WHAT IS NEEDED: Report every line below that contains the string "Трусы", copying each such line in full. Matching is case-sensitive.
════
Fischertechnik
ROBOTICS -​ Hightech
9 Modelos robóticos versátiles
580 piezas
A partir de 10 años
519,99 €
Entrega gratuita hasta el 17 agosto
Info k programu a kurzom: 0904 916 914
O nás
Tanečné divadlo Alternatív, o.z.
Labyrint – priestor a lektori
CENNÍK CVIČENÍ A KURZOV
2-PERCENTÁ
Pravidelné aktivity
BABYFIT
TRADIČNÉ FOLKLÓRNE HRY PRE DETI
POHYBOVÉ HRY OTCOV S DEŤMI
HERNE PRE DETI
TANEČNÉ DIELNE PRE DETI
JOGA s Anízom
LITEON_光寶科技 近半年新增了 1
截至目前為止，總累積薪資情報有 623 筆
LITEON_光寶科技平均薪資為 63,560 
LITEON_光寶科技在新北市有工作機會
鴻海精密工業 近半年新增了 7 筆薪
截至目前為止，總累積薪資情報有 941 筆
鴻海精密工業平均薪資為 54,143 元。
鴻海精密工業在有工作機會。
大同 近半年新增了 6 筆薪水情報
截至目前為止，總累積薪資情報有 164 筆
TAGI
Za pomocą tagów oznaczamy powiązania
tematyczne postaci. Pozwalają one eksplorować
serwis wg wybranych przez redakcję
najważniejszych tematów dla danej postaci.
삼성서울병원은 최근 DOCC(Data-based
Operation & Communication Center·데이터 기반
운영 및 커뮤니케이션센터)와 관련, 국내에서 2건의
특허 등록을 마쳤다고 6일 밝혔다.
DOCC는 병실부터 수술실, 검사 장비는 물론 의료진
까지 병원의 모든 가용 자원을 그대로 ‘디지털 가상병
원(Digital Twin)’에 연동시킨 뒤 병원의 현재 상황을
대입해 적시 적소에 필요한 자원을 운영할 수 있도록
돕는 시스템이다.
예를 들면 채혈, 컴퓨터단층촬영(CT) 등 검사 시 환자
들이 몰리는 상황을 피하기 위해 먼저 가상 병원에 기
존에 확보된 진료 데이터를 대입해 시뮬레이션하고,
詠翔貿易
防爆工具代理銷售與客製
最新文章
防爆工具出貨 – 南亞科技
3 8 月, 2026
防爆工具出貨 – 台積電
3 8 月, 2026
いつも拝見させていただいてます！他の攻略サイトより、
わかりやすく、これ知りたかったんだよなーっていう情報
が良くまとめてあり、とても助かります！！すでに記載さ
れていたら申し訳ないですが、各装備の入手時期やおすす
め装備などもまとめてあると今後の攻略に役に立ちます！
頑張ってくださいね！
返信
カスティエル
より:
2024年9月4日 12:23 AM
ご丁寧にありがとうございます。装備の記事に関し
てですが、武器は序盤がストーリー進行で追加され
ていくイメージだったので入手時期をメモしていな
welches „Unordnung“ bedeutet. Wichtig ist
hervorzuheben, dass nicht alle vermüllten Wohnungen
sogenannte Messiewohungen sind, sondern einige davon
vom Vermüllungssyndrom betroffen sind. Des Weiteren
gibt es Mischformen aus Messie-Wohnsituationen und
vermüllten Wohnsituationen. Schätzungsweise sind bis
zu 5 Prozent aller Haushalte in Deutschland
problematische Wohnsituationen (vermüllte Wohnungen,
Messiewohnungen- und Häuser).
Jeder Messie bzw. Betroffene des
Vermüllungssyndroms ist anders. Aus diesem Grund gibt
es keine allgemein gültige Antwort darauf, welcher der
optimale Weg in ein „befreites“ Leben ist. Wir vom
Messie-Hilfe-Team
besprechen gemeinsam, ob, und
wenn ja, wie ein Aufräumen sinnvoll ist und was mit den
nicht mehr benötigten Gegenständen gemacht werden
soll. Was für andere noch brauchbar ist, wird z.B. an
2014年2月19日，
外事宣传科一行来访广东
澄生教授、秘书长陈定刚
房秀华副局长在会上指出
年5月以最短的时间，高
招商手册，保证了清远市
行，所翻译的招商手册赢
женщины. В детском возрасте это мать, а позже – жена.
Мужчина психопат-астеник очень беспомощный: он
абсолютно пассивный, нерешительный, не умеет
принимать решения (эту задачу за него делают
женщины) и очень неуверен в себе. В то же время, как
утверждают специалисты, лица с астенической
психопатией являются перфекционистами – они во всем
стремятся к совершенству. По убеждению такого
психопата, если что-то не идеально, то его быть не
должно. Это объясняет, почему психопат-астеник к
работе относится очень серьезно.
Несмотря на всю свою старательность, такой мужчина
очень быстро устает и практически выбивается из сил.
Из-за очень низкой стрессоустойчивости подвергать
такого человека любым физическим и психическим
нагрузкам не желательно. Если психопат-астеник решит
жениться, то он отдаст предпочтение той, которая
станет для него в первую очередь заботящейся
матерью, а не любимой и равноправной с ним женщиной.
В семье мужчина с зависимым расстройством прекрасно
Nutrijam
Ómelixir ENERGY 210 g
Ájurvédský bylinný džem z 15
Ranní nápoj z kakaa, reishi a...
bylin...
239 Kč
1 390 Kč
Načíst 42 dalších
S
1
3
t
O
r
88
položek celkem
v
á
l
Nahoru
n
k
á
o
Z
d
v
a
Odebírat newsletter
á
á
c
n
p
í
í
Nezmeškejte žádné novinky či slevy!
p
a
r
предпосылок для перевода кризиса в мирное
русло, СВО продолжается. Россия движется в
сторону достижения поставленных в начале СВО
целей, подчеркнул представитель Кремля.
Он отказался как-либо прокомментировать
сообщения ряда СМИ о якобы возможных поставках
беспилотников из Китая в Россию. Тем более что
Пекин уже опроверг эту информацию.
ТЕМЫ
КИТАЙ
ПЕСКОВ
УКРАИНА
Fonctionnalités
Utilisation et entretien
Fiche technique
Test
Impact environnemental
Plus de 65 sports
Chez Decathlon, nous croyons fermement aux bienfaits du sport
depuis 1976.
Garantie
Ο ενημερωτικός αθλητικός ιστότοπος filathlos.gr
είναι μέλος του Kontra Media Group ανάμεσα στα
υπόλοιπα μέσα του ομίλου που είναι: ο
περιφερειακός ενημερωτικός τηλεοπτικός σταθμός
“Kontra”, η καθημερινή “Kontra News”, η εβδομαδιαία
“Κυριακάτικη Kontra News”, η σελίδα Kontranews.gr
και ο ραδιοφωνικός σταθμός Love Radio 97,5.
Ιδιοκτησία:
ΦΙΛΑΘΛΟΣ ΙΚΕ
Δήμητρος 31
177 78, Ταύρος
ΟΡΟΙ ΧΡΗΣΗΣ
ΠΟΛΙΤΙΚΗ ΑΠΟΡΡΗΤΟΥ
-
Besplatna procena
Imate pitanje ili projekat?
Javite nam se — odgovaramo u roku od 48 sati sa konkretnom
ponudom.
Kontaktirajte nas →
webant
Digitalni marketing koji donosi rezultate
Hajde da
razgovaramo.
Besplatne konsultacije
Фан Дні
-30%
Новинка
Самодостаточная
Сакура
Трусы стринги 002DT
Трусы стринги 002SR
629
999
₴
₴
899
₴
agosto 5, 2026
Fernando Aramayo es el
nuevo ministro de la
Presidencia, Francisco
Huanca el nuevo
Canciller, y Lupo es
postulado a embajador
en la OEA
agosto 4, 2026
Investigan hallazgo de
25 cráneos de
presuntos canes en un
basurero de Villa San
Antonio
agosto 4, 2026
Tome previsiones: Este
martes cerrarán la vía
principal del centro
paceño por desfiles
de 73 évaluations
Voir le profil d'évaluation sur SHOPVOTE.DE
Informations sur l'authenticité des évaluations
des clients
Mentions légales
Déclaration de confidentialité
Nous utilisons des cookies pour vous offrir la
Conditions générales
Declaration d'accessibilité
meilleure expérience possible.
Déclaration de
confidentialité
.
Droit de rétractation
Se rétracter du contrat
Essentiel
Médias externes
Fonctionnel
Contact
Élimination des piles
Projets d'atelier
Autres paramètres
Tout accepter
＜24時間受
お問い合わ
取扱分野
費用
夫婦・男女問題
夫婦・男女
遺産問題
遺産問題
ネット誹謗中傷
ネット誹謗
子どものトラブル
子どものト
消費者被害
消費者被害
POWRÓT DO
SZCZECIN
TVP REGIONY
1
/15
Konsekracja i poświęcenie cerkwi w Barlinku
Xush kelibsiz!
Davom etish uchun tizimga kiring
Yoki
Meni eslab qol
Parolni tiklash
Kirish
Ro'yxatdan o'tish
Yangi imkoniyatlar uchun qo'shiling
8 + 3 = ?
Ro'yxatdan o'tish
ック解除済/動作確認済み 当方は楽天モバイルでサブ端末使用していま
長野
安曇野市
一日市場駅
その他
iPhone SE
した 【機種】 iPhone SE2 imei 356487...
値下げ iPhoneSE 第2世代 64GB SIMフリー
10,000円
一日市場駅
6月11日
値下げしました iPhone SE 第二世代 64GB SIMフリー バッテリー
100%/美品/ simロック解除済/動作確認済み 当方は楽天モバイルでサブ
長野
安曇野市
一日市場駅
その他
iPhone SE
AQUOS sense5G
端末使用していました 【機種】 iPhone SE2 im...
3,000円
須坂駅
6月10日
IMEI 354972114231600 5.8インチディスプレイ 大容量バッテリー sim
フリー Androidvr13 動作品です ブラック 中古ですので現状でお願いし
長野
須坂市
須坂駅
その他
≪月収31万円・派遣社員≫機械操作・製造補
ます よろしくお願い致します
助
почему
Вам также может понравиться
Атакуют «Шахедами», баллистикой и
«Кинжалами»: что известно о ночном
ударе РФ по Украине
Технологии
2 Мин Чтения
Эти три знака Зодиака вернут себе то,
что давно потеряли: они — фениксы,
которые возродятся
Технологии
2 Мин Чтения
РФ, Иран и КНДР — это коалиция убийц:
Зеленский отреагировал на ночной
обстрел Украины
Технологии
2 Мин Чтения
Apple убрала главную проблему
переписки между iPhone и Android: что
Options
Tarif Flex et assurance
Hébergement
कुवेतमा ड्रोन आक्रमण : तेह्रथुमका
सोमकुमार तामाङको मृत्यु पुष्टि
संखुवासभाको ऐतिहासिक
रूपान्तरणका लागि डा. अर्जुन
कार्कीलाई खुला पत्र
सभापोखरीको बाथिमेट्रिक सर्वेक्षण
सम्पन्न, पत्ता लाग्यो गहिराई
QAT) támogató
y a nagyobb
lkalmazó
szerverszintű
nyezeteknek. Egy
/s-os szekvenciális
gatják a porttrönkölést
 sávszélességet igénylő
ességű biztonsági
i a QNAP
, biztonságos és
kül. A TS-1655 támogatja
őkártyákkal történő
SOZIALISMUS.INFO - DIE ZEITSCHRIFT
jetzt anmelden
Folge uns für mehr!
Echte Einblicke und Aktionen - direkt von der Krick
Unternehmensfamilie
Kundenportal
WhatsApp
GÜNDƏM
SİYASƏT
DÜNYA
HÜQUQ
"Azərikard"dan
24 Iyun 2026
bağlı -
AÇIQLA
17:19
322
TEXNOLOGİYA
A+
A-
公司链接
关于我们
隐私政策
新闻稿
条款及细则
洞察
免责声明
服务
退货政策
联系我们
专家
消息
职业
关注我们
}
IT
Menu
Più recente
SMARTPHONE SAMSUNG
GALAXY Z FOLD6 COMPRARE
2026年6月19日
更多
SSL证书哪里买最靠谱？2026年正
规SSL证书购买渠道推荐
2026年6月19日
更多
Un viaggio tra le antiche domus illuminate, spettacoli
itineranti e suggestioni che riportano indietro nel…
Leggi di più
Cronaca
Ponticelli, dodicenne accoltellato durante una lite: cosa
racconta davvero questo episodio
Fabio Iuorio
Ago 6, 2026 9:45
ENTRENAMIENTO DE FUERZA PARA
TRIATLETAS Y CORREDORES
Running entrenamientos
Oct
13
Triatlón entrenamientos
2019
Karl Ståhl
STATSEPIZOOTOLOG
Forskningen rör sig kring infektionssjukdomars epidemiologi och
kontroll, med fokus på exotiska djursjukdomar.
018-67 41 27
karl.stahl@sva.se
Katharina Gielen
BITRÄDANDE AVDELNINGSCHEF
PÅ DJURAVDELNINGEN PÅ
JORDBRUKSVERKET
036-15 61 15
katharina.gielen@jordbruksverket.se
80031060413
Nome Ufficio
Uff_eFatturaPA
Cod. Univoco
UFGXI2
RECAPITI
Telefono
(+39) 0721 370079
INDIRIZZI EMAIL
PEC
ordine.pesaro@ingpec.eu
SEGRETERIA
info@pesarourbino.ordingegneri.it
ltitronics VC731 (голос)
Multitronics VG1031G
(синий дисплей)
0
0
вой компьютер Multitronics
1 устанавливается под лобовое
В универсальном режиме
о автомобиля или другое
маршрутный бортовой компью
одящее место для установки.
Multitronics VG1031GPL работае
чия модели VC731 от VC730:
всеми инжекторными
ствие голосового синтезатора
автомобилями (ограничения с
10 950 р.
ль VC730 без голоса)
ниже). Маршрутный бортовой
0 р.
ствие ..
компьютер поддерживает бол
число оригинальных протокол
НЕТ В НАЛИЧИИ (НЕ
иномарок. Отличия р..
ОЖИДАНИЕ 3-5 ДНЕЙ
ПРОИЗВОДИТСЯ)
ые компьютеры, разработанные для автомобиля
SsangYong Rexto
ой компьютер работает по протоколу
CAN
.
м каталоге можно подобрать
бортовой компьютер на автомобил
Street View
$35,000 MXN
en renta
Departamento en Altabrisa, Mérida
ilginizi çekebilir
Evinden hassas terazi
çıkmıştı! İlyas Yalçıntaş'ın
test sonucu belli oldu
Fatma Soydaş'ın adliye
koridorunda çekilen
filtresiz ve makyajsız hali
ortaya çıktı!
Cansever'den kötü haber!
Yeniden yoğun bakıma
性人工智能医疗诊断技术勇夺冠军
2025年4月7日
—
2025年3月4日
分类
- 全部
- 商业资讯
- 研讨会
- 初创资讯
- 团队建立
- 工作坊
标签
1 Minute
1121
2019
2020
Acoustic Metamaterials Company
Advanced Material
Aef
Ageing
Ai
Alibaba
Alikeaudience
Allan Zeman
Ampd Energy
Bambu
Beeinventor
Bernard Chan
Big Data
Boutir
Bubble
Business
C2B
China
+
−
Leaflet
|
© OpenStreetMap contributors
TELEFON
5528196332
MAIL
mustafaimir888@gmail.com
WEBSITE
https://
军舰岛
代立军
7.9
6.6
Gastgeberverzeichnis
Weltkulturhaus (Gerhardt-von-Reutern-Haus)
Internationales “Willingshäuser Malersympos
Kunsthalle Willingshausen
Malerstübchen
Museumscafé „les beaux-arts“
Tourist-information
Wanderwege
════
OUTPUT:
Трусы стринги 002DT
Трусы стринги 002SR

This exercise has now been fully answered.